Data entries:
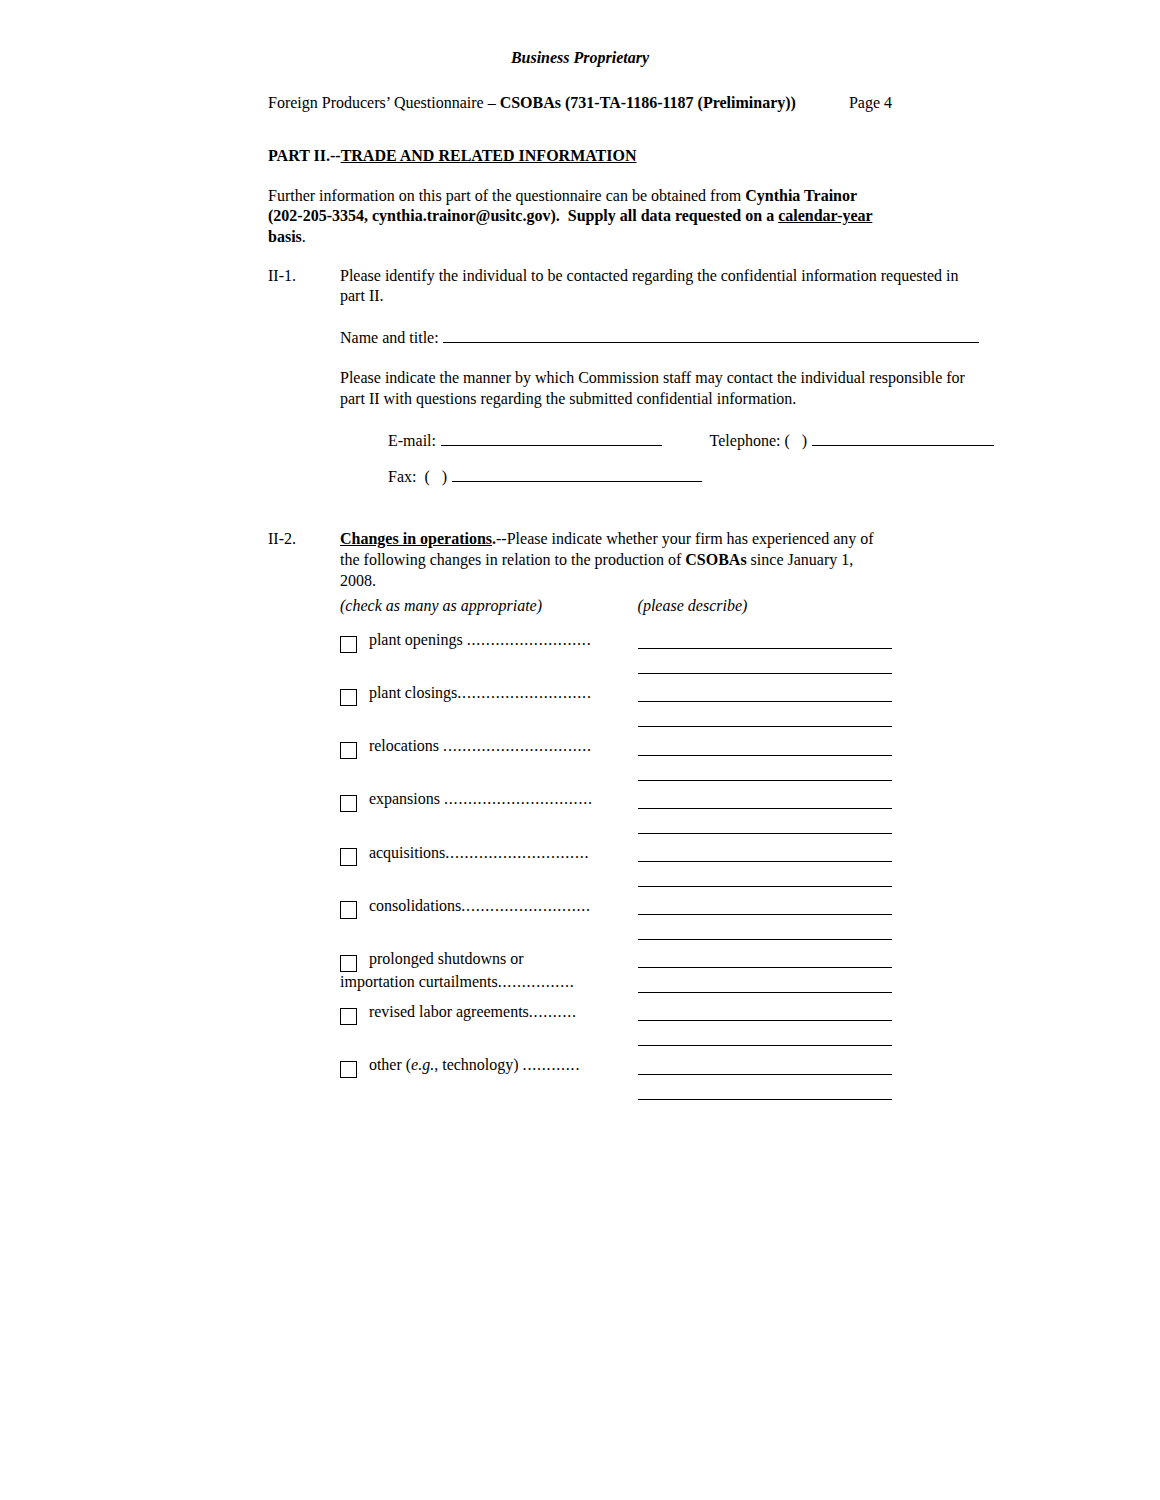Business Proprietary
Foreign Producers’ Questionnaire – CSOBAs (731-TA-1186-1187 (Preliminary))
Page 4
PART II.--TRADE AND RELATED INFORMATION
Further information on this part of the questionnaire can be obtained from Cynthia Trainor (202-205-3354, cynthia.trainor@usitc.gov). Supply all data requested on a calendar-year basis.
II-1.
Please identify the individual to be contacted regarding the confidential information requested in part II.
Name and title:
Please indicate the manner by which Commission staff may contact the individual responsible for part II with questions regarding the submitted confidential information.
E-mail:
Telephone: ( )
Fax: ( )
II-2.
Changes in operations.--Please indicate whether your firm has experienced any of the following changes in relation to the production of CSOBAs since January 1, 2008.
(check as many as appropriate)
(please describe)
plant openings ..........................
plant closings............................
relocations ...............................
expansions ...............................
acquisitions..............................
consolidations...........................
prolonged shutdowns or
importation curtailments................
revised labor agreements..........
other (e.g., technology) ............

→ Work request:
The word "CSOBAs" occurs in some lines of the data above; report how many such lines there are, with no other words.

→ Solution to the problem:
2